近江鉄道は、上下分離を機に自らの存在意義を見つめ直し、再生への道を歩み始めている。沿線人口の減少は避けられず、輸送人員の大幅な増加は見込みにくい中、地域に不可欠な鉄道であり続けるために何をすべきか。藤井高明社長に直撃した。
本当に行き詰まってからではダメ
「公有民営」に移行できた要因について、藤井社長は「まだ鉄道以外の事業が元気で、会社として体力のあるうちに、自治体へ相談したこと。これが重要だった」と分析する。「本当に行き詰まってから話をしても、時間的猶予がない。『もうできません』という結論にならざるを得ない。でも当社の場合は、何年もじっくりと協議し、厳しいやりくりの実情を理解してもらえた」と振り返る。
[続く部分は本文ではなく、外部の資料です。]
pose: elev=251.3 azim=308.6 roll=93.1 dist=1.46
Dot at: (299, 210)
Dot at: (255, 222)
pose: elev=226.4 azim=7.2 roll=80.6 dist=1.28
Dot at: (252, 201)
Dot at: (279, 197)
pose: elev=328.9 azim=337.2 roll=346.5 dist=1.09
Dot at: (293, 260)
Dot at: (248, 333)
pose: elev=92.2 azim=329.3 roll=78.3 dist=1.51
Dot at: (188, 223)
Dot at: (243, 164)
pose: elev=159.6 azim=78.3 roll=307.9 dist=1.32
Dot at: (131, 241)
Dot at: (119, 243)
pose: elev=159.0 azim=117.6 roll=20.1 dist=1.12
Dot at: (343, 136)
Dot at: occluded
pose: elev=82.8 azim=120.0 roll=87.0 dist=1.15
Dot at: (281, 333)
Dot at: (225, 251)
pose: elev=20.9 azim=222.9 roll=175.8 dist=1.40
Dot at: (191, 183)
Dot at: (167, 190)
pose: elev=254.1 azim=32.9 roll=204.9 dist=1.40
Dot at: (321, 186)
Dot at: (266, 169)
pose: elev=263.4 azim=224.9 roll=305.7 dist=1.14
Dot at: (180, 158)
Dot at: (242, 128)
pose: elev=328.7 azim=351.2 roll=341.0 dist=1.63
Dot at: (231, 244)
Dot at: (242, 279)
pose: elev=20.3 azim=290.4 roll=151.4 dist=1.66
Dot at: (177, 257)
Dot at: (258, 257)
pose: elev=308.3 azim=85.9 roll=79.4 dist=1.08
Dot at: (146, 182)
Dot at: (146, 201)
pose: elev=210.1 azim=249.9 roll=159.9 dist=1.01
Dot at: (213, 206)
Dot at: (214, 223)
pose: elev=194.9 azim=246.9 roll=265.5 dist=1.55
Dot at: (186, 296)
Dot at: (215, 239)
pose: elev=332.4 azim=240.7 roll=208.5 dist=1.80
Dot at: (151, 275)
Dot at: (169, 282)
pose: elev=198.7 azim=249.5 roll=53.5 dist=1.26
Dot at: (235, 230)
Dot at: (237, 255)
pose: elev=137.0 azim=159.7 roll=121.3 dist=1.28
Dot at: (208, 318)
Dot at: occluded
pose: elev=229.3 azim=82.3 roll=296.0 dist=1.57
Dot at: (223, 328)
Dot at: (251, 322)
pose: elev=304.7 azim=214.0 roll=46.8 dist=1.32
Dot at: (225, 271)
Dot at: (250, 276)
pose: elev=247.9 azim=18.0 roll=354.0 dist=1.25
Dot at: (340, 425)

藤井社長は西武鉄道出身で、上下分離後の2025年に社長として着任した。先代や先々代の社長に聞くと、かつては修繕の必要なものを見つけても、申告をためらうような雰囲気だったという。「ジリ貧で傷んだ設備を『まだ大丈夫』と延命し、我慢を重ねていた。沈滞したムードに包まれていただろう」と当時を推測する。
ジワジワと沿線の魅力が広がるのが理想
現在の鉄道部門は「すごく前向きで、いつも活気がある」と藤井社長は語る。上下分離により、設備の更新やサービス向上に集中できる環境が整った。一方で、沿線人口の減少という構造的な課題は変わらない。藤井社長は「鉄道は地域みんなで盛り上げるもの」と強調し、沿線の魅力をジワジワと広げていくことが理想だと述べた。